=== WHAT TO DO ===
- a) Answer these questions from the Crowded Coffin thread:
(i) According to shar's first post, who originally made the coffin?
(ii) On which website does shar say the hand tutorial she follows can be found?
(iii) What does Bone Dancer say they are not sure about?
- b) Write out the part of the Crowded Coffin thread starting at "I can not take" and ending at "(Aug 14, 2009)".

=== TEXT EXCERPT ===
# Crowded Coffin



## shar (Jun 19, 2010)

This was a coffin my son-in-law had made for a party 2 yrs ago and gave to me. I painted it and added the paper mache hands with foam painted red.


----------



## shar (Jun 19, 2010)

Darn I have done it again! So very sorry.


----------



## scareme (Aug 29, 2006)

That looks great! I really love the hands.


----------



## Bone Dancer (Oct 7, 2005)

Great hands, not sure about the blood.


----------



## YoSeminoleSam (Dec 21, 2010)

*Christmas too*

I love the pic with the Christmas Tree. We are sick in that way aren't we?
Merry Scary Christmas!


----------



## sickNtwisted (Sep 29, 2010)

Love the idea! The hands are fabulous.


----------



## RoxyBlue (Oct 6, 2008)

Those are some of the coolest hands I've seen posted here.


----------



## halloween71 (Aug 9, 2007)

Cool prop!!!!


----------



## shar (Jun 19, 2010)

Thank you so much for the nice compliments!


----------



## fick209 (Aug 31, 2009)

That's cool, great job!


----------



## morbidmike (Sep 11, 2009)

really cool I dig it


----------



## SuperCreep31 (Nov 22, 2009)

can you post a tutorial on your paper mache hands when you have some time please?


----------



## shar (Jun 19, 2010)

I can not take credit for the hand tutorial. It is one that i follow on
spookyblue.com it is shown on the Crow tutorial. Excellent how to and
easy to follow


----------



## Eeeekim (Aug 14, 2009)

I like dat!


----------



## Spooky1 (Aug 25, 2008)

That's a unique coffin, good use of the Great stuff too.


----------

=== DATA PROVIDED ===
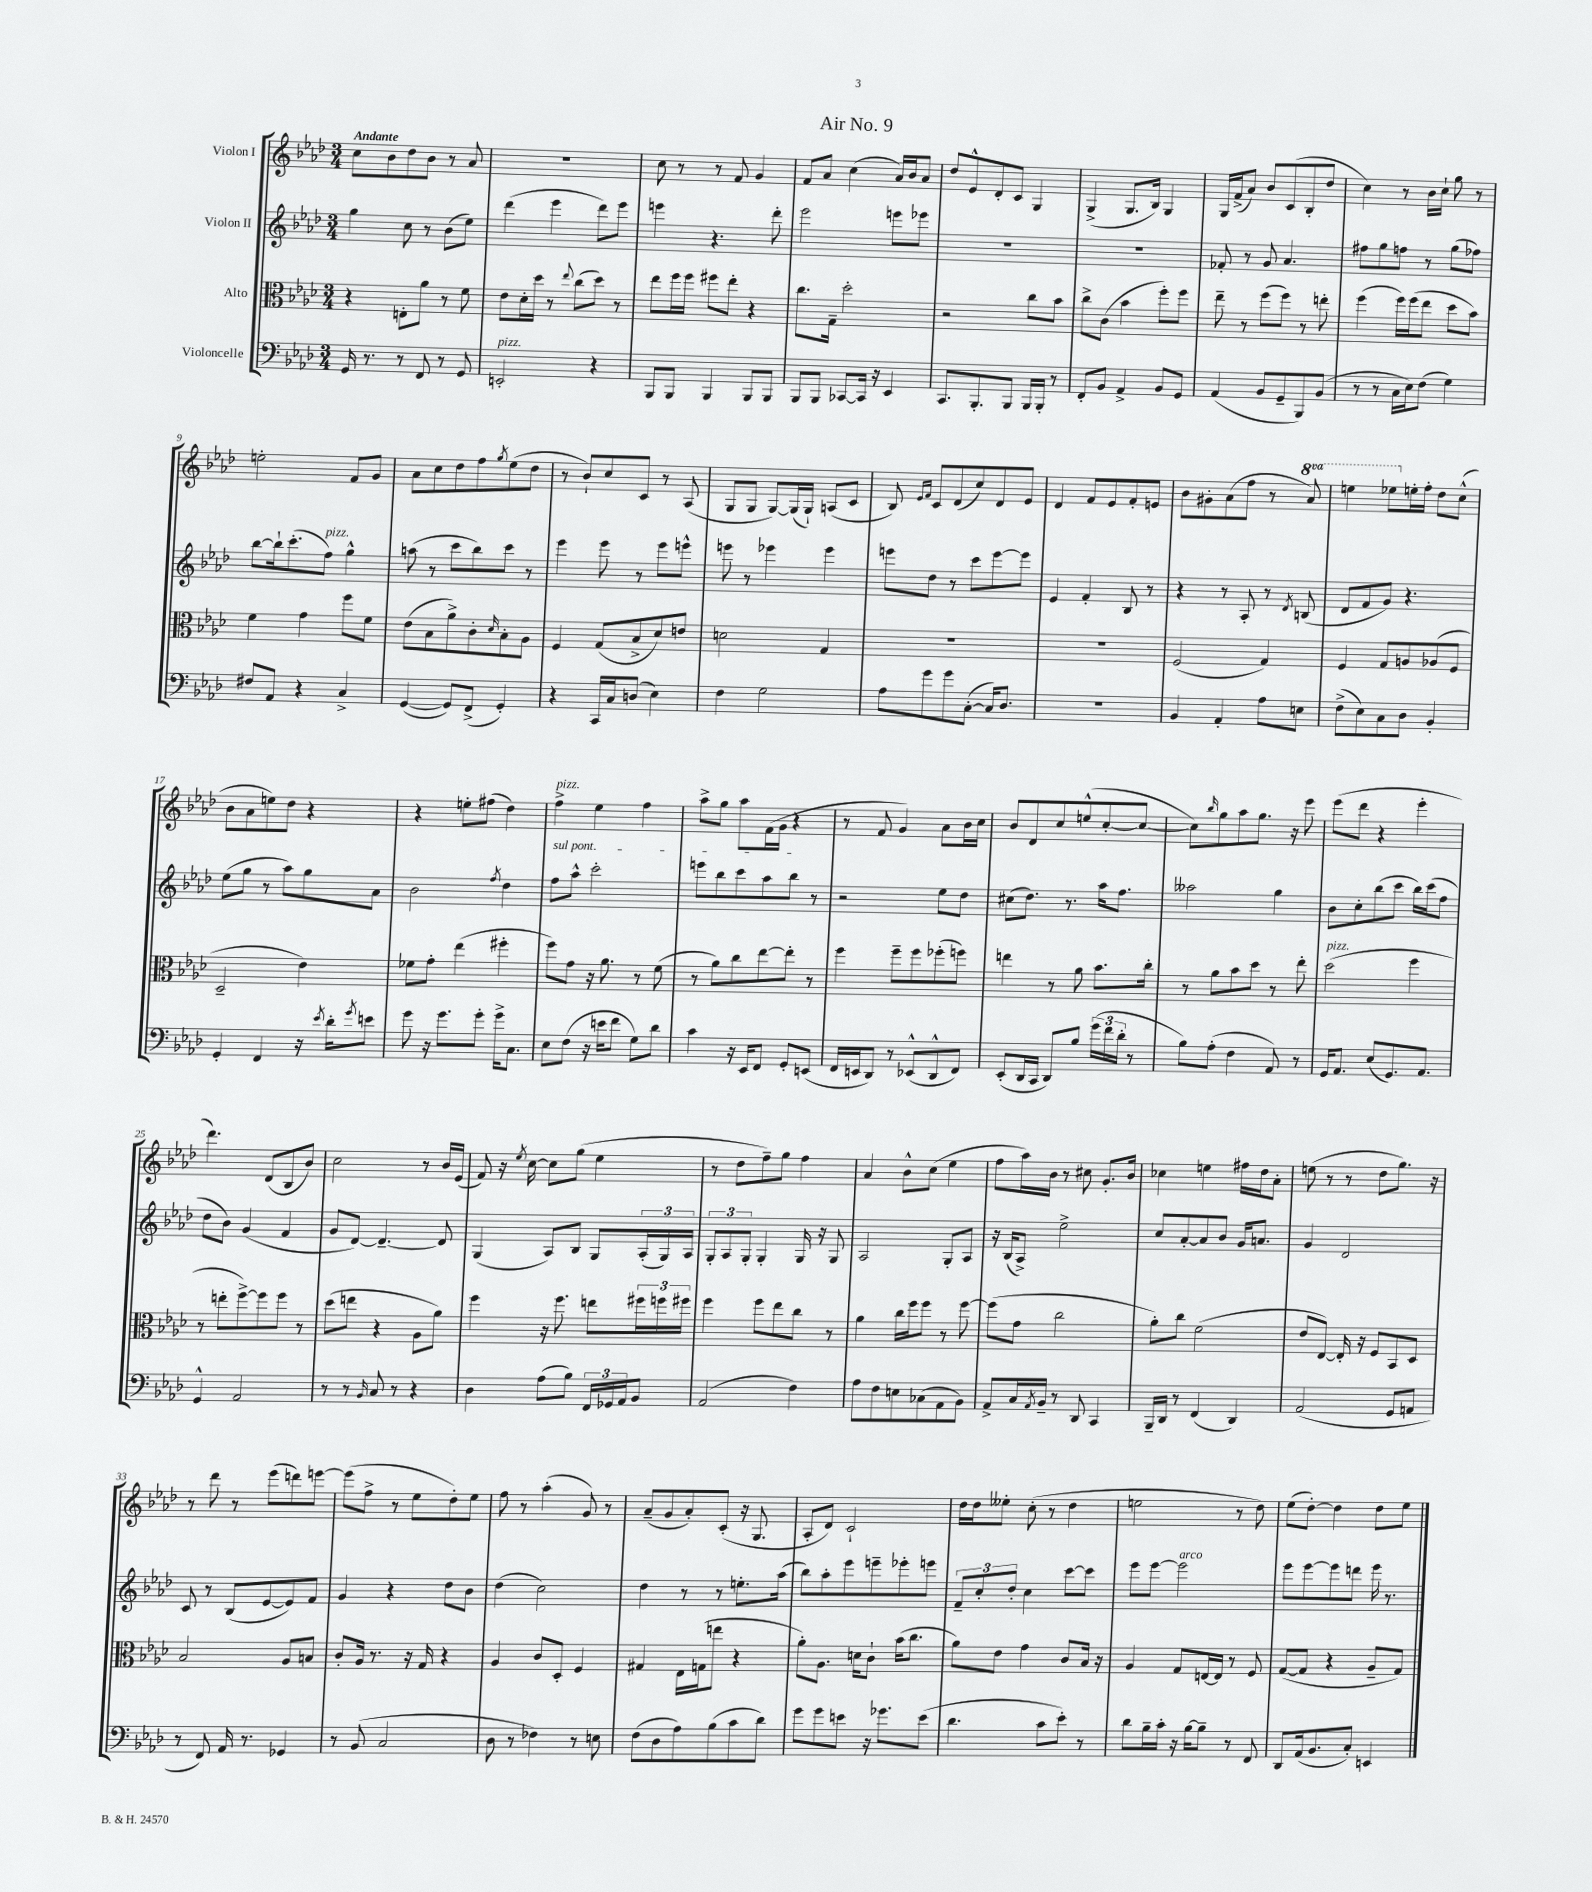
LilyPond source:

\header { title = "Air No. 9" }
<<
\new StaffGroup <<
\new Staff = "s0" \with { instrumentName = "Violon I" } {
    \clef treble \key aes \major \numericTimeSignature \time 3/4 \set Staff.ottavationMarkups = #ottavation-simple-ordinals \tempo "Andante"
    c''8 bes'8 des''8 bes'8 r8 aes'8 |
    R2. |
    c''8 r8 r8 f'8 g'4 |
    f'8 aes'8 c''4( aes'16) bes'16 aes'8 |
    des''8 ees'8-^ des'8-. c'8 g4 |
    g4->( g8. bes16) g4 |
    g16 f'16->( aes'8) bes'8 c'8( bes8-. des''8 |
    c''4) r8 bes'16 c''16-! g''8 r8 |
    e''2-. f'8 g'8 |
    aes'8 c''8 des''8 f''8 \acciaccatura { g''8 } ees''8( des''8 |
    r8 bes'8-!) c''8 c'8 r8 aes8( |
    g8 g8 g8~) g16( g16-!) a8( c'8 |
    bes8) \grace { ees'16 f'16 } c'8 des'8( c''8) des'8 ees'8 |
    des'4 f'8 ees'8 f'8-. e'8 |
    bes'8 gis'8-. aes'8( f''8 r8 \ottava #1 aes''8) |
    e'''4 ees'''8 \ottava #0 e''16-. f''16-. des''8 c''8-^( |
    bes'8 aes'8 e''8) des''8 r4 |
    r4 e''8-. fis''8( des''4) |
    f''4->^\markup { \italic "pizz." } ees''4 f''4 |
    aes''8-> g''8 aes''8 f'16( g'16 r4 |
    r8 f'8 g'4) aes'8 bes'16 c''16 |
    bes'8 des'8 c''8 e''8-^( c''8~-. c''8~ |
    c''8) \grace { bes''16 } g''8 aes''8 g''8. r16 ees'''8 |
    ees'''8( des'''8 r4 ees'''4-. |
    des'''4.) des'8( bes8 bes'8) |
    c''2 r8 bes'16 ees'16( |
    f'8) r16 \acciaccatura { ees''8 } c''16~ c''8 g''8( ees''4 |
    r8 des''8 f''8--) g''8 f''4 |
    aes'4 bes'8-^ c''8( ees''4 |
    f''8 aes''16) bes'16 r8 cis''8 g'8.-. bes'16 |
    ces''4 e''4 fis''16 des''16 aes'8-. |
    e''8( r8 r8 des''8 g''8.) r16 |
    r8 des'''8 r8 ees'''8( d'''8) e'''8~ |
    e'''8( f''8-> r8 ees''8 des''8-.) ees''8 |
    f''8 r8 aes''4-.( g'8) r8 |
    aes'8--( g'8 aes'8-.) c'8-.( r16 g8. |
    aes8-. des'8) c'2-! |
    des''16 des''16 eeses''8-. c''8-.( r8 des''4 |
    e''2 r8 des''8) |
    ees''8( des''8~-.) des''4 des''8 ees''8 \bar "|." |
}
\new Staff = "s1" \with { instrumentName = "Violon II" } {
    \clef treble \key aes \major \numericTimeSignature \time 3/4
    g''4 c''8 r8 bes'8( ees''8) |
    des'''4( ees'''4 des'''8) ees'''8 |
    e'''4 r4. des'''8-. |
    ees'''2 e'''8 ees'''8 |
    R2. |
    R2. |
    fes'8-. r8 g'8 aes'4. |
    fis''8 g''8 f''8 r8 g''8( fes''8) |
    bes''8~ bes''16-! c'''8.-.( f''8^\markup { \italic "pizz." }) g''4-^ |
    a''8( r8 c'''8 bes''8) c'''8 r8 |
    ees'''4 ees'''8 r8 ees'''8 e'''8-^ |
    e'''8 r8 ees'''4 ees'''4 |
    e'''8 des''8 r8 c'''8 e'''8~ e'''8 |
    ees'4 f'4-. bes8 r8 |
    r4 r8 aes8-. r8 \acciaccatura { des'8 } b8( |
    des'8 f'8 g'8) r4. |
    ees''8( g''8 r8 aes''8) g''8 aes'8 |
    bes'2 \acciaccatura { f''8 } des''4 |
    \once \override TextSpanner.bound-details.left.text = \markup { \italic "sul pont." } f''8\startTextSpan aes''8-^ c'''2-. |
    e'''8 bes''8 c'''8 aes''8 bes''8\stopTextSpan r8 |
    r2 ees''8 des''8 |
    cis''8( des''8.) r8. aes''16 f''8. |
    aeses''2 g''4 |
    bes'8 c''8-. bes''8( c'''8 bes''16) c'''16( f''8 |
    des''8 bes'8) g'4( f'4 |
    g'8 des'8~) des'4.~-- des'8 |
    g4( aes8) bes8 g8 \tuplet 3/2 { aes16-.( g16) aes16 } |
    \tuplet 3/2 { g8-. aes8 g8-. } g4-. g16 r16 g8 |
    aes2 g8-. aes8 |
    r16 bes16( aes8->) ees''2-> |
    c''8 aes'8~-. aes'8 bes'8 g'16 a'8. |
    g'4 des'2 |
    c'8 r8 bes8( ees'8~ ees'8) f'8 |
    g'4 r4 des''8 bes'8 |
    des''4( c''2) |
    des''4 r8 r8 e''8.-. aes''16( |
    bes''8) aes''8-. ees'''8 e'''8-- ees'''8-. e'''8 |
    \tuplet 3/2 { f'8-- c''8-. des''8-. } c''4 c'''8~ c'''8 |
    ees'''8 ees'''8~ ees'''2^\markup { \italic "arco" } |
    ees'''8 ees'''8~ ees'''8 d'''8 ees'''16 r8. \bar "|." |
}
\new Staff = "s2" \with { instrumentName = "Alto" } {
    \clef alto \key aes \major \numericTimeSignature \time 3/4
    r4 e8-. aes'8 r8 f'8 |
    ees'8 des'16-. des''16 r8 \appoggiatura { ees''8 } c''8( des''8) r8 |
    ees''8 f''16 f''16 fis''8 ees''8-. r4 |
    c''8. g16-- des''2-. |
    r2 c''8 bes'8 |
    c''8-> c'8( bes'4 f''8-.) f''8 |
    ees''8-- r8 f''8( f''8) r8 e''8-. |
    f''4( f''16) f''16( ees''8 des''8 bes'8) |
    f'4 g'4 f''8 f'8 |
    ees'8( bes8 aes'8->) c'8-. \grace { des'16 } bes8-. aes8 |
    f4 g8( bes8-> des'8) e'8 |
    d'2 g4 |
    R2. |
    R2. |
    f2( g4) |
    f4 g8 a8 aes8( f8 |
    des2-- ees'4) |
    fes'8 g'8-. ees''4( fis''4-. |
    f''8) g'8 r16 aes'8. r8 f'8( |
    r8 aes'8) c''8 ees''8~ ees''8-. r8 |
    f''4 f''8-- f''8 fes''8-.( f''8) |
    e''4 r8 aes'8 bes'8. c''16-. |
    r8 aes'8 bes'8 des''8 r8 ees''8-. |
    des''2^\markup { \italic "pizz." }( f''4 |
    r8 e''8-. f''8~->) f''8 f''8 r8 |
    des''8( e''8 r4 aes8 aes'8) |
    f''4 r16 f''8. e''8 \tuplet 3/2 { fis''16 f''16 fis''16 } |
    f''4 f''8 ees''8 c''8 r8 |
    aes'4 c''16 f''16 f''8 r8 f''8~ |
    f''8( g'8 c''2 |
    aes'8-.) c''8 f'2( |
    ees'8 ees8~) ees16-. r16 f8 bes,8 des8 |
    bes2 aes8 b8 |
    c'8-. aes16 r8. r16 g16 r4 |
    aes4 c'8 des8-. f4 |
    gis4 ees16 g16( e''8 r4 |
    aes'8-.) aes8. d'16 c'8-! bes'16( c''8. |
    aes'8) ees'8 g'4 c'8 bes16 r16 |
    aes4 g8 e16~ e16 r8 f8 |
    g8~( g8 r4 aes8-- g8) \bar "|." |
}
\new Staff = "s3" \with { instrumentName = "Violoncelle" } {
    \clef bass \key aes \major \numericTimeSignature \time 3/4
    g,16 r8. r8 f,8 r8 g,8 |
    e,2-.^\markup { \italic "pizz." } r4 |
    bes,,8 bes,,8 bes,,4 bes,,8 bes,,8 |
    bes,,8 bes,,8 ces,8~ ces,16 r16 ees,4 |
    c,8. bes,,8.-. bes,,8 bes,,16 bes,,16-. r8 |
    f,8-. bes,8 aes,4-> bes,8 g,8 |
    aes,4( bes,8 g,8-- bes,,8) bes,8( |
    r8 r8 c16 ees16) f8( g4) |
    fis8 aes,8 r4 c4-> |
    g,4~( g,8) f,8->( g,4-.) |
    r4 c,16 c16 d8( ees4) |
    f4 g2 |
    aes8 g'8 g'8 c8~-.( c16) des8. |
    R2. |
    bes,4 aes,4-. aes8 e8 |
    f8->( ees8) c8 des8 bes,4-. |
    g,4-. f,4 r16 \acciaccatura { ees'8 } des'16-. \acciaccatura { g'8 } e'8 |
    g'8 r16 g'8. g'8-. g'16-> c8. |
    ees8 f8( r16 e'16 f'8 g8) des'8 |
    c'4 r16 ees,16 f,8 g,8-. e,8( |
    f,16 e,16 des,8) r8 ees,8-^( des,8-^ f,8) |
    ees,8-.( des,16 c,16 des,8) bes8 \tuplet 3/2 { g'16( f'16 des'16-. } r8 |
    bes8) aes8-.( f4 aes,8) r8 |
    g,16 aes,8. ees8( g,8.) aes,8. |
    g,4-^ aes,2 |
    r8 r8 \grace { bes,16 } c8 r8 r4 |
    des4 aes8( bes8) \tuplet 3/2 { f,16 ges,16 aes,16 } bes,8 |
    aes,2( f4) |
    aes8 f8 e8 ces8( aes,8 bes,8) |
    aes,8-> c16 \acciaccatura { aes,8 } bes,16-- r8 des,8 c,4 |
    bes,,16-- des,16 r8 f,4( des,4) |
    aes,2( g,8 a,8 |
    r8 f,8) aes,16 r8. ges,4 |
    r8 bes,8( c2 |
    des8 r8 fes4) r8 e8 |
    f8( des8 aes8) bes8( c'8 des'8) |
    g'8 g'8 e'8 r16 ges'8. e'8( |
    des'4. c'8 ees'8-.) r8 |
    des'8 bes16-- c'16-. r16 bes16~ bes8-- r8 f,8 |
    des,8 aes,16( bes,8. c8-.) e,4 \bar "|." |
}
>>
>>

=== ANSWERS FOR THE TASKS ===
- a)
(i) Her son-in-law, who made it for a party 2 years ago.
(ii) spookyblue.com, on the Crow tutorial.
(iii) The blood.

- b)
I can not take credit for the hand tutorial. It is one that i follow on
spookyblue.com it is shown on the Crow tutorial. Excellent how to and
easy to follow


----------



## Eeeekim (Aug 14, 2009)